# 06 Altima HID Issue



## fahadmk (May 25, 2009)

Hello, 

Im fairly new to this whole thing, but really needed some help. 

Just purchase a H1 conversion kit for my 06 Altima , but the HID bulb doesnt seem to wanna fit into the headlight. 

It keeps hitting the reflector, which i cannot take out. 

Has anybody else experienced this issue?

Is it an issue with my kit do you think?

Thanks for the assistance!


----------



## Nickaltima (Jan 11, 2008)

my 03 has h1 and when i put my hids in i had to ream out the gray plastic backing to get everything to fit through and had to rtv the gap up because i got moisture..other than that they went in fairly easy 25 min install


----------



## hotsauced7021 (Oct 26, 2009)

I have a 2003 2.5L...and when I bought aftermarket headlights.. I installed new HID's in them and had to cut out the backing to make the bulb fit.. I just got some needle nose pliers and took off a little piece on each side of the holes where the H1 bulb goes...
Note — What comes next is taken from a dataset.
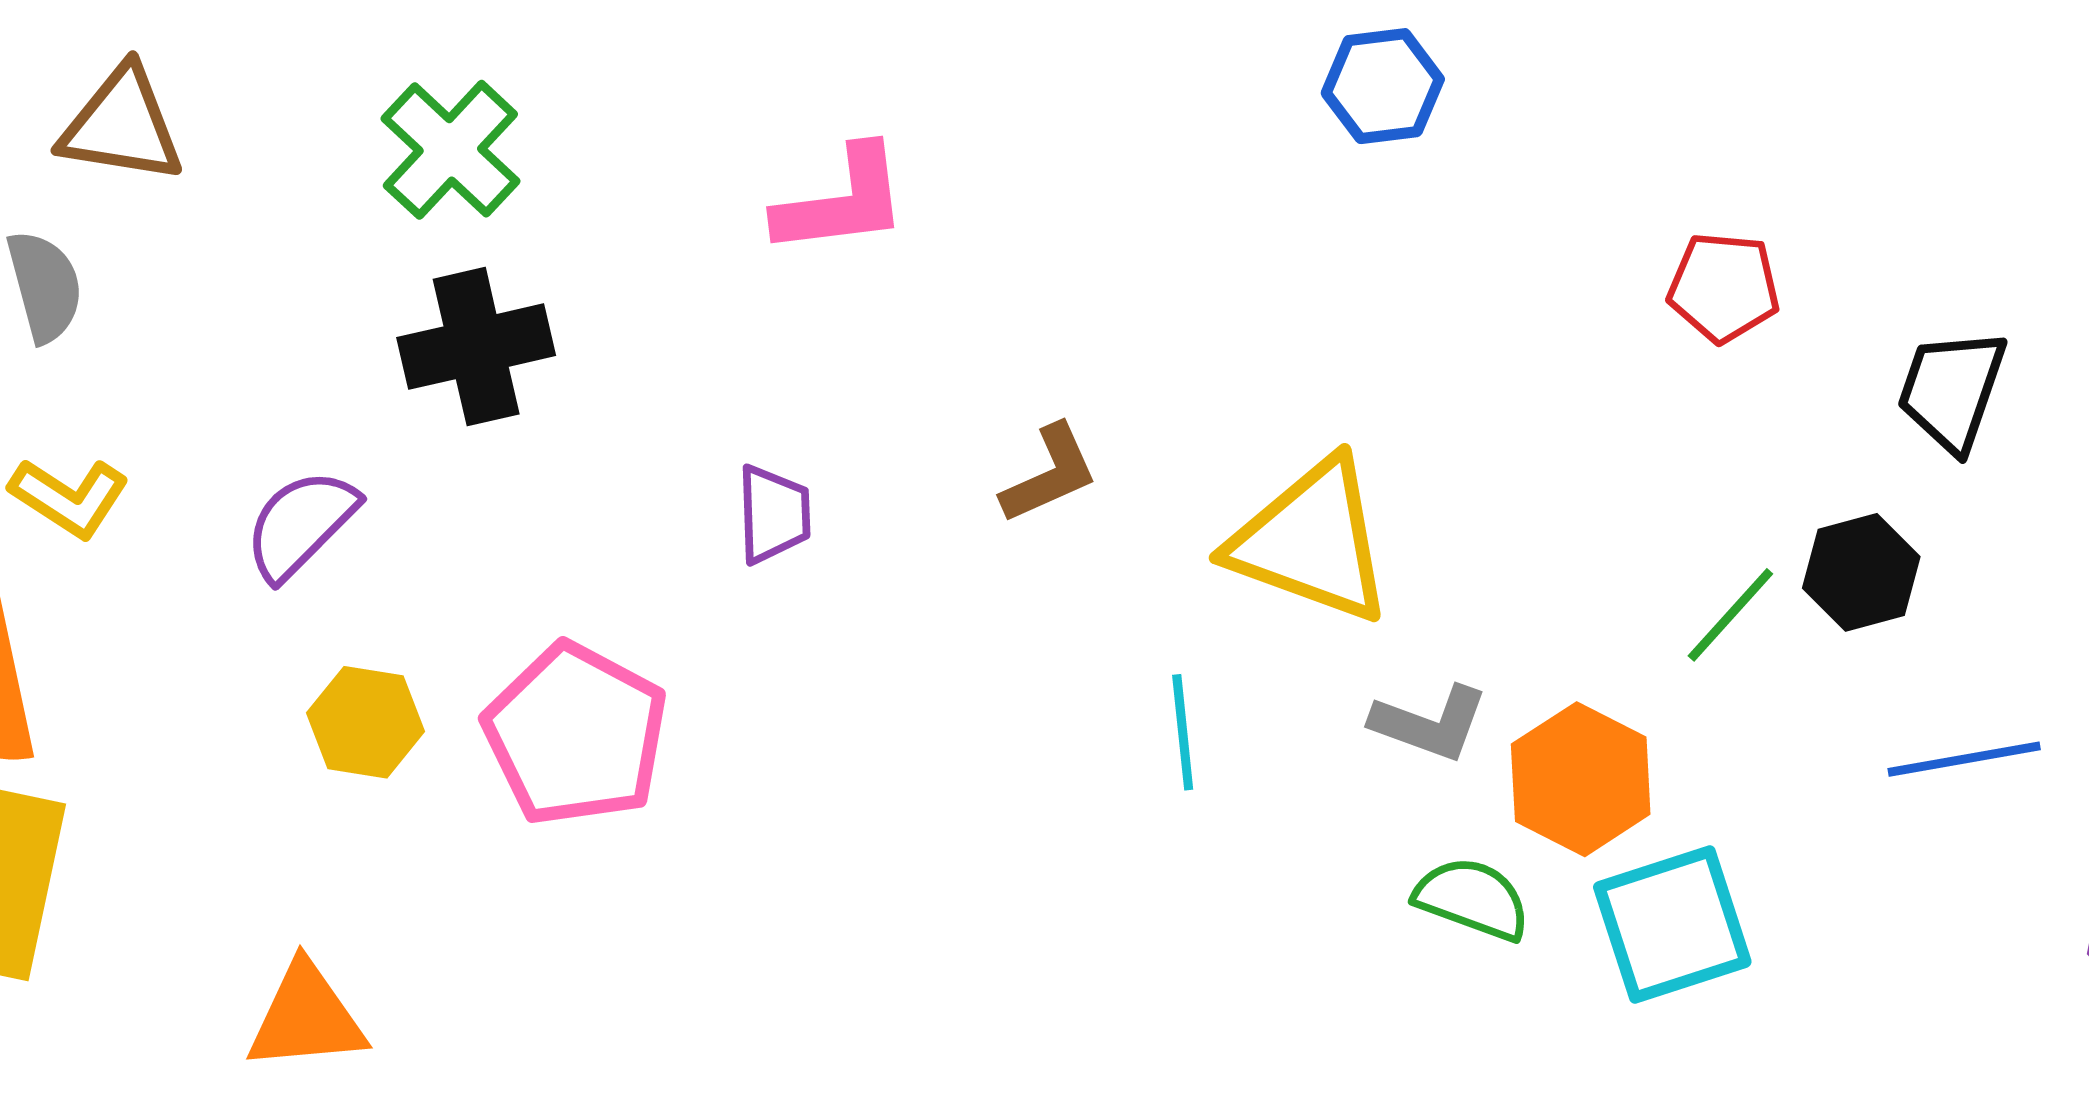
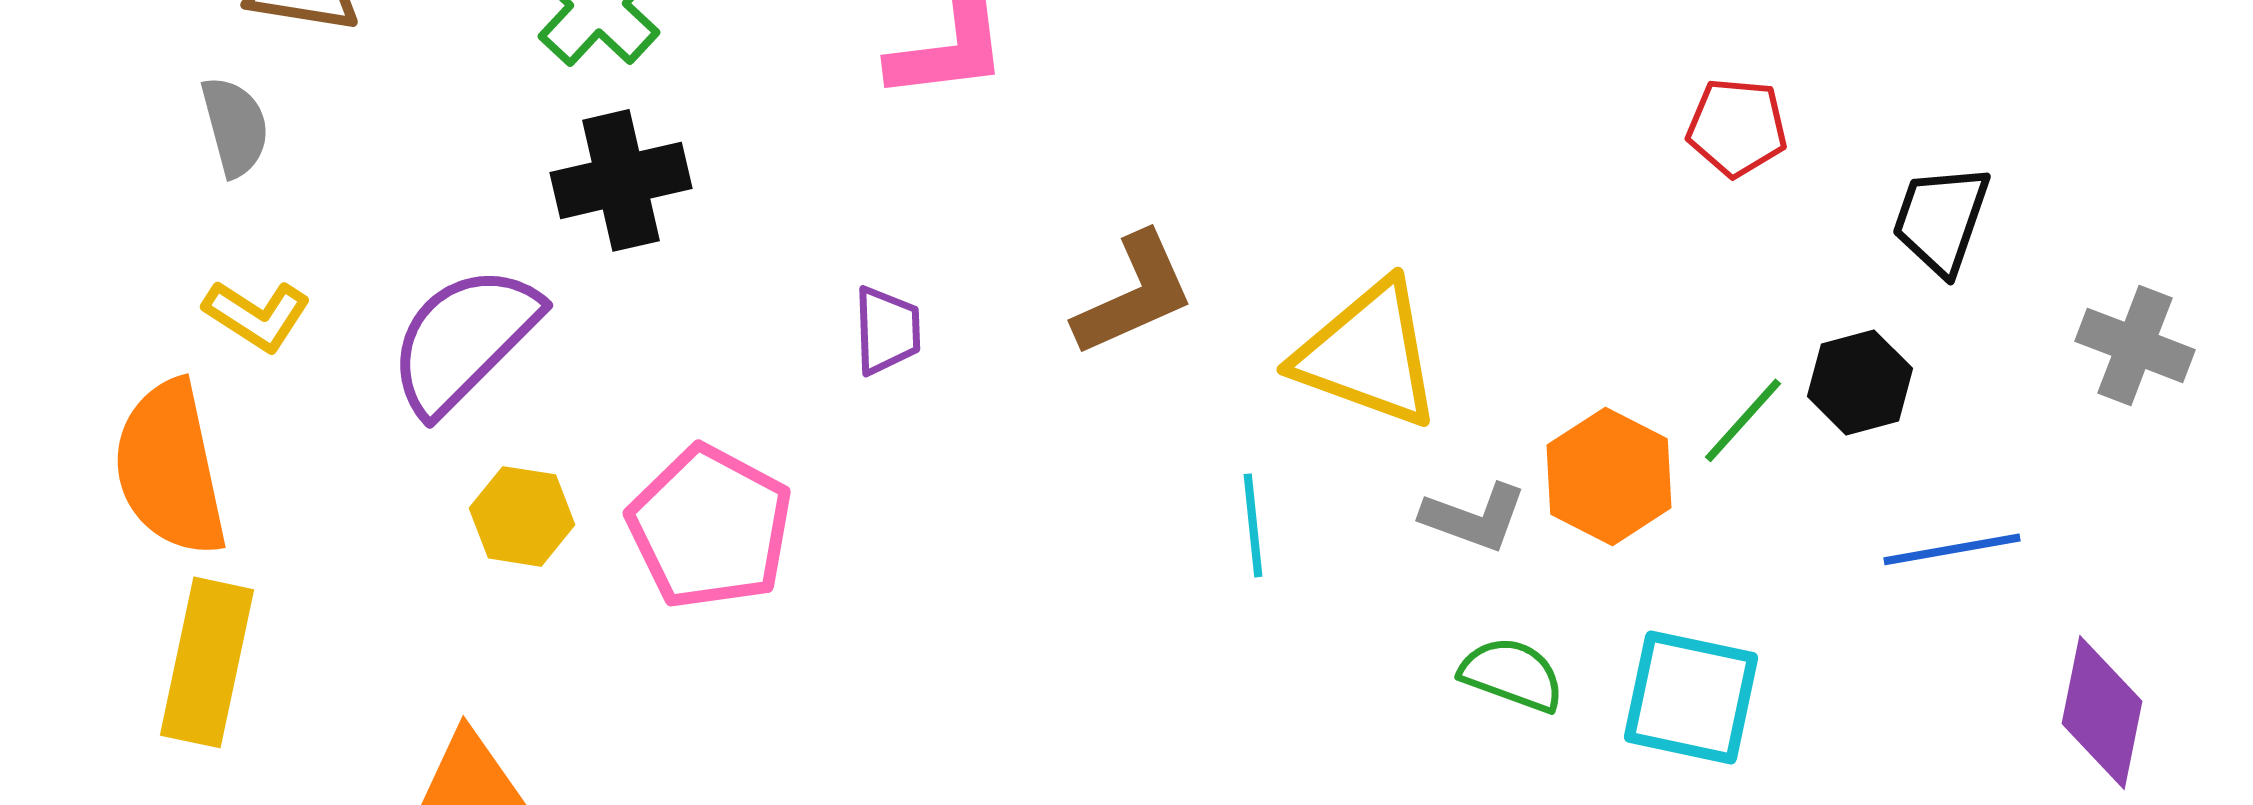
brown L-shape: (1050, 474) -> (1134, 294), size x1.4
purple semicircle: (301, 524) -> (464, 339), size x1.5
orange hexagon: (1581, 779) -> (1609, 476), moved
cyan square: (1672, 925) -> (1691, 697), turned 30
just make sure you install the rubber grommet properly or you run the risk of ruining your headlights...thats the reason why I bought new headlights....the guy who installed my old HID's left a huge gap and moisture got in the headlight.

Also, make sure to adjust them to the proper height by turning the screw...you can adjust them while they are already installed..just get a long Philips screwdriver and turn the screw from the top...there is a little gap to do it..


----------



## hotsauced7021 (Oct 26, 2009)

Hope that helps!


----------